### Testo dell'esercizio
|---|

# Domenica In di Pippo Baudo cancellato per scarsi ascolti



## fabri47 (28 Aprile 2017)

*Domenica In* è sempre più un flop. Neanche quest'anno, il programma tradizionale della domenica pomeridiana di Rai 1 ha dato i risultati sperati e la mossa del ritorno di *Pippo Baudo* alla conduzione della quarantunesima edizione si è rivelata fallimentare dal punto di vista degli ascolti. 

La scorsa puntata del 23 aprile, è stata seguita solo da 1.411.000 telespettatori, con uno share del 12.2%. Quest'anno il programma ha sempre perso contro la concorrenza di *Domenica Live* di *Barbara D'urso*. 

*Domenica 30 aprile* ci sarà l'*ultima puntata* in assoluto della trasmissione e per l'anno prossimo si vocifera l'ipotesi di un prolungamento fino alle 18:45 de *L'arena* di *Massimo Giletti*, da anni programma leader d'ascolti della domenica pomeriggio. 

*Domenica In* sarà definitivamente *cancellato* dai palinsesti Rai.


----------



## MarcoMilanista (28 Aprile 2017)

Ciao ciao e a mai più rivederci.


----------



## Raryof (28 Aprile 2017)

Non seguo la televisione ma ancora andava in giro Domenica In con Pippo Baudo? ma quanti anni ha 80 o sbaglio?


----------



## fabri47 (28 Aprile 2017)

Baudo sarà pure anziano, ma il pubblico che guarda la tv è una massa di capre solo perchè preferiscono la D'urso. Non sono un fan del conduttore in questione, però il suo programma ogni tanto lo seguo e non è affatto male, di sicuro meglio della sciacalla 60enne e degli squallidi teatrini con Lemme. 
In ogni caso è giusto così, non capisco il perchè la Rai in tutti questi anni abbia voluto insistere con un format ormai vecchio ed inutile come Domenica INPS e non affidare già da qualche anno l'intera domenica a Giletti.

|---|

### Estratti di dati

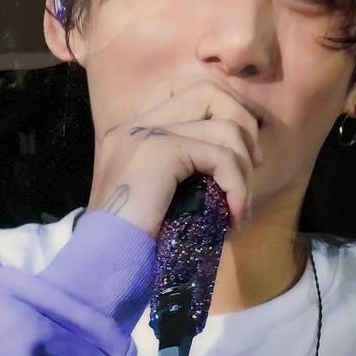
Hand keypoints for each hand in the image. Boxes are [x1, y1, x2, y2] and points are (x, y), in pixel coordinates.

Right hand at [87, 79, 263, 238]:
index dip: (227, 119)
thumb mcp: (163, 201)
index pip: (193, 97)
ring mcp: (145, 134)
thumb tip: (234, 167)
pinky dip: (237, 186)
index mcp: (133, 133)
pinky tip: (233, 216)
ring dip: (243, 171)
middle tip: (252, 169)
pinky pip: (220, 157)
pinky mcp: (159, 151)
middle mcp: (135, 125)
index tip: (242, 162)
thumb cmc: (133, 246)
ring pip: (224, 127)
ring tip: (238, 207)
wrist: (103, 264)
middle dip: (244, 126)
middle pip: (210, 91)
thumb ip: (185, 176)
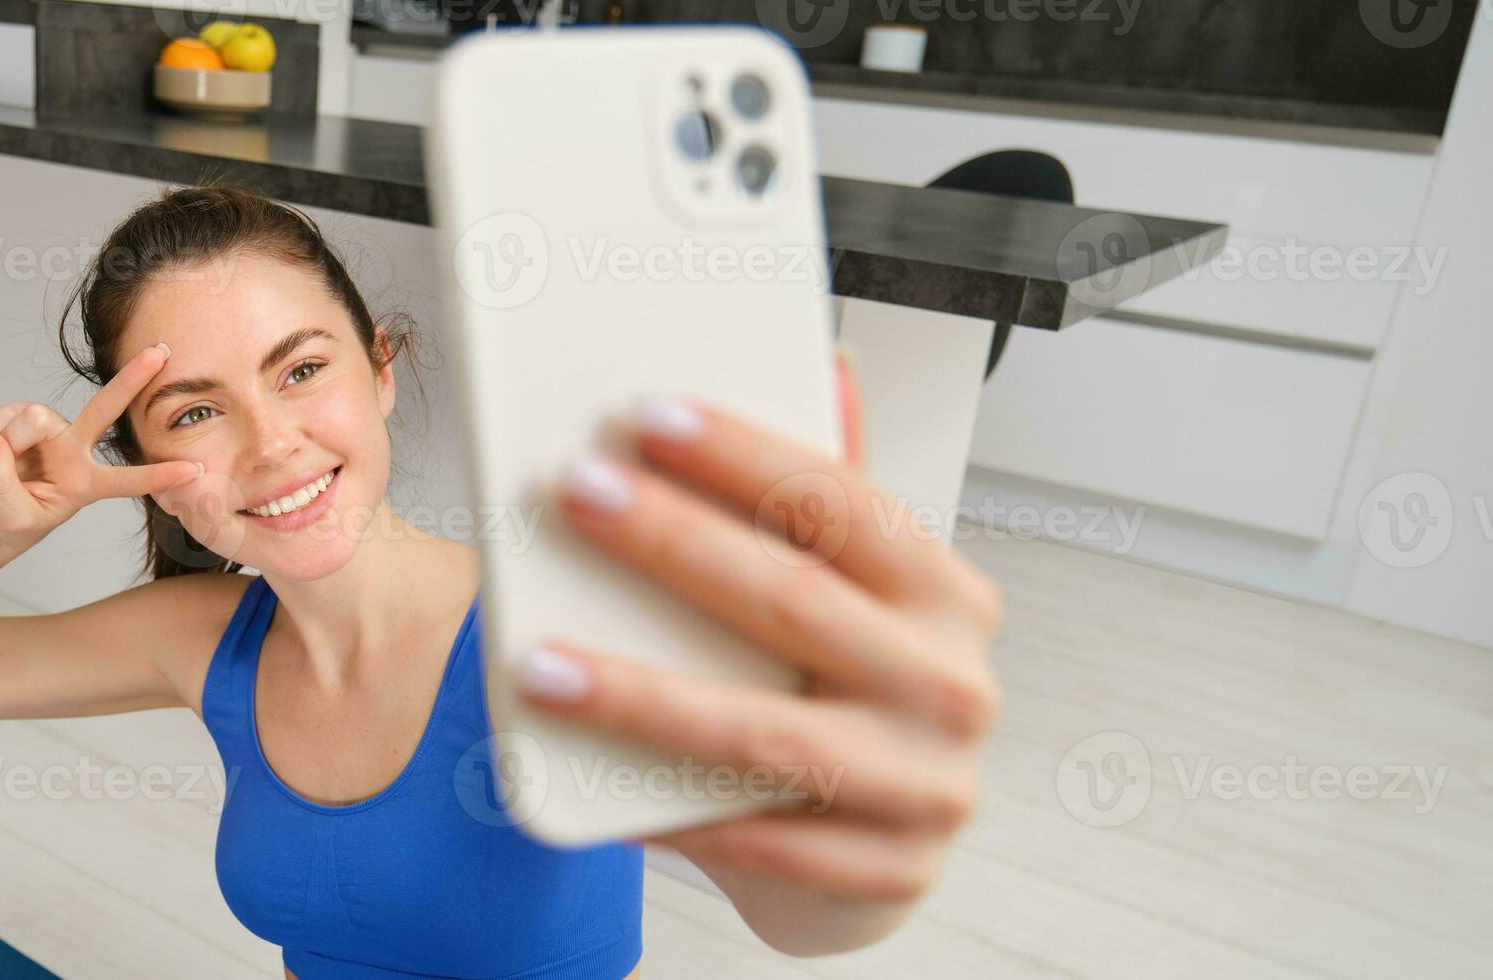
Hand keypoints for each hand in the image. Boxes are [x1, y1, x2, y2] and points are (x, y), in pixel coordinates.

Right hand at [0, 343, 203, 551]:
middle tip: (163, 352)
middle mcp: (75, 452)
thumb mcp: (9, 513)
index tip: (195, 469)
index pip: (127, 480)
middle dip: (132, 380)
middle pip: (106, 409)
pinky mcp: (23, 423)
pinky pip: (3, 417)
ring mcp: (51, 434)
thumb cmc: (10, 523)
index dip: (158, 475)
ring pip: (32, 416)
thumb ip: (0, 475)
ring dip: (3, 439)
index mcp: (85, 484)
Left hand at [514, 357, 1001, 929]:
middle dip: (675, 544)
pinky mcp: (886, 874)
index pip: (843, 504)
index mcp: (944, 596)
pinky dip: (668, 808)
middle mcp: (952, 686)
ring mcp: (928, 787)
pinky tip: (588, 775)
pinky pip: (756, 837)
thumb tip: (829, 369)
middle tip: (576, 495)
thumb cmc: (842, 704)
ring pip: (765, 733)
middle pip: (796, 603)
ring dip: (642, 696)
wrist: (871, 865)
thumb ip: (825, 501)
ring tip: (541, 664)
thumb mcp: (848, 601)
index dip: (745, 456)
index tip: (647, 415)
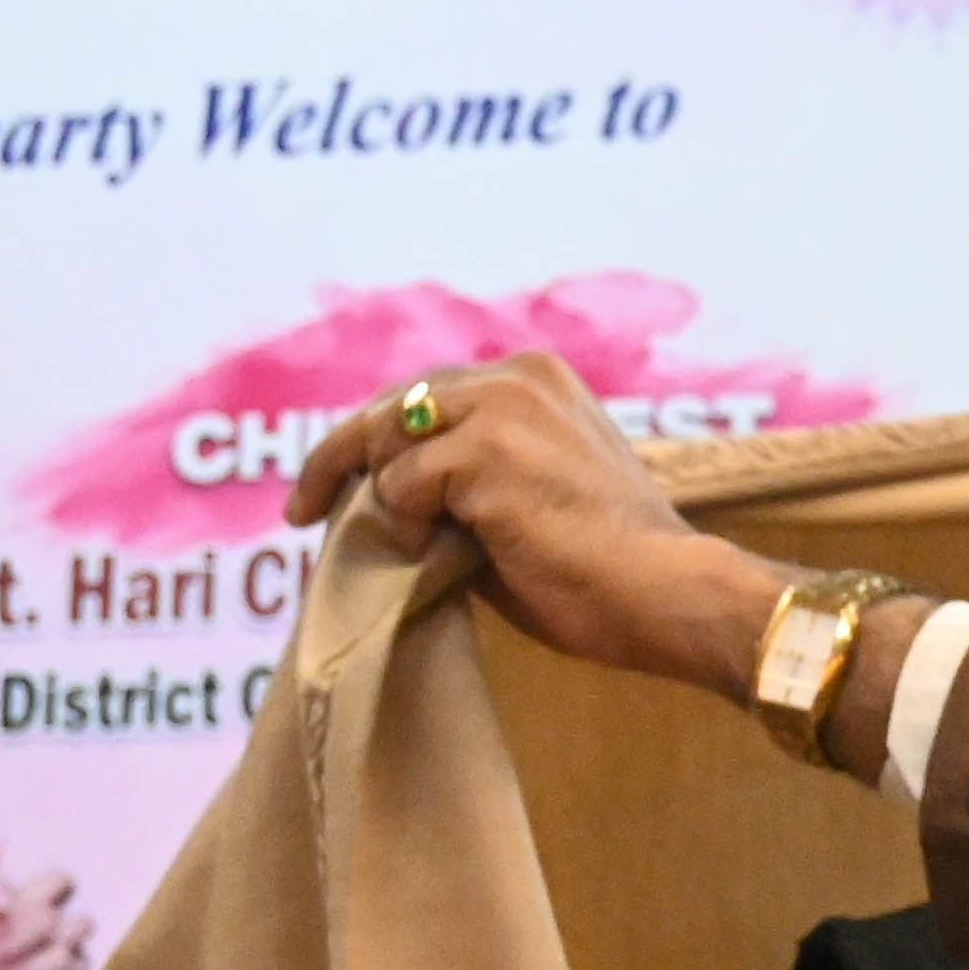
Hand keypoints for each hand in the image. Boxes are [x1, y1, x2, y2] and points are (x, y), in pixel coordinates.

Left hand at [287, 354, 788, 697]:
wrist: (667, 593)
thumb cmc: (610, 568)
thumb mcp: (533, 494)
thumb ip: (469, 473)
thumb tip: (385, 491)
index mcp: (537, 378)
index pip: (424, 395)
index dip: (374, 438)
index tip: (335, 483)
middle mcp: (517, 376)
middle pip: (390, 406)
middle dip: (339, 458)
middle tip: (301, 509)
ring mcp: (502, 409)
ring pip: (388, 442)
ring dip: (384, 500)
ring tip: (406, 547)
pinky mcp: (485, 454)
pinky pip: (402, 488)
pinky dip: (404, 524)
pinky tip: (432, 552)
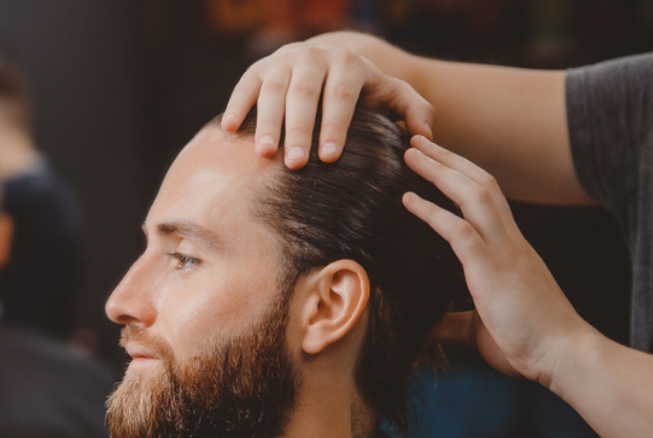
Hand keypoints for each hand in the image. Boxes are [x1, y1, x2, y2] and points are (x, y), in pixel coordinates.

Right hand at [222, 42, 434, 167]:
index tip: (331, 158)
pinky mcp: (258, 68)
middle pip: (305, 94)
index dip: (336, 127)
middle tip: (296, 164)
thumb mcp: (392, 95)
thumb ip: (414, 112)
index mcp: (348, 63)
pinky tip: (227, 128)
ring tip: (264, 154)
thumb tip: (424, 139)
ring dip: (266, 123)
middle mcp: (314, 56)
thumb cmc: (362, 90)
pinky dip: (236, 105)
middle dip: (299, 130)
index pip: (341, 96)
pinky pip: (245, 85)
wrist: (327, 60)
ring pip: (273, 90)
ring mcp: (283, 61)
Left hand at [401, 135, 595, 385]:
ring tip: (411, 152)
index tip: (436, 161)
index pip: (488, 199)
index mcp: (511, 250)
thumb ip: (453, 321)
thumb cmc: (529, 345)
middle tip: (416, 138)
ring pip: (473, 194)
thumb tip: (426, 325)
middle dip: (448, 158)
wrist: (563, 357)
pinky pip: (459, 230)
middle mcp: (510, 242)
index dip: (461, 175)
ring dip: (440, 170)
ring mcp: (504, 252)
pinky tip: (408, 200)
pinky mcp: (493, 269)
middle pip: (480, 183)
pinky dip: (432, 212)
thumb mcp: (480, 328)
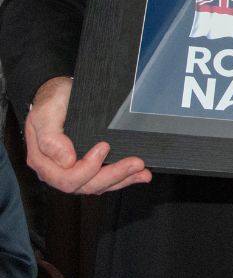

|---|

### Esercizi da svolgere
1. Traduci in inglese questa frase della discussione su Domenica In: «Quest'anno il programma ha sempre perso contro la concorrenza di Domenica Live di Barbara D'urso.»
2. Scrivi il seguito della discussione sulla cancellazione di Domenica In, ripartendo dopo l'ultimo intervento.

### Problemi risolti
1. This year the show always lost out to the competition from Barbara D'urso's Domenica Live.

2.
Raryof ha scritto:


> Non seguo la televisione ma ancora andava in giro Domenica In con Pippo Baudo? ma quanti anni ha 80 o sbaglio?


Negli ultimi anni l'hanno condotta prima la Cuccarini, poi la Venier, gli ultimi due anni la Perego, ma visti gli ascolti non soddisfacenti l'hanno ridata a Baudo (e prima dell'ufficialità, la Rai stava pensando di farla condurre ad un'altra giovane: Raffaella Carrà  ). Penso che dopo questo flop, l'abbia capito pure lui che i tempi sono cambiati e che in TV serva gente giovane. Persino mia nonna, grande fan di Pippo, preferiva guardare la D'urso


----------



## Raryof (28 Aprile 2017)

Per me parli arabo, io sono rimasto ai tempi di Solletico (su Rai 1) negli anni 90.


----------



## fabri47 (28 Aprile 2017)

Raryof ha scritto:


> Per me parli arabo, io sono rimasto ai tempi di Solletico (su Rai 1) negli anni 90.


Solletico  .
A chi lo dici, la televisione per bambini dell'epoca era molto più credibile di quella per adulti di adesso. Oltre a Solletico, mi ricordo Bim Bum Bam ed aggiungerei pure Melevisione ai tempi di Tonio Cartonio, che ogni volta che lo guardavo, il giorno dopo a scuola (facevo le elementari all'epoca) lo perculavo assieme ai miei compagni  .


----------



## Raryof (28 Aprile 2017)

La televisione ai tempi era fatta per i bambini, era molto più semplice e c'erano delle fasce orarie che erano dedicate interamente ai più piccoli, ad oggi è impensabile che i bambini vogliano comprare il biliardino visto in pubblicità o la barbie di turno, impensabile.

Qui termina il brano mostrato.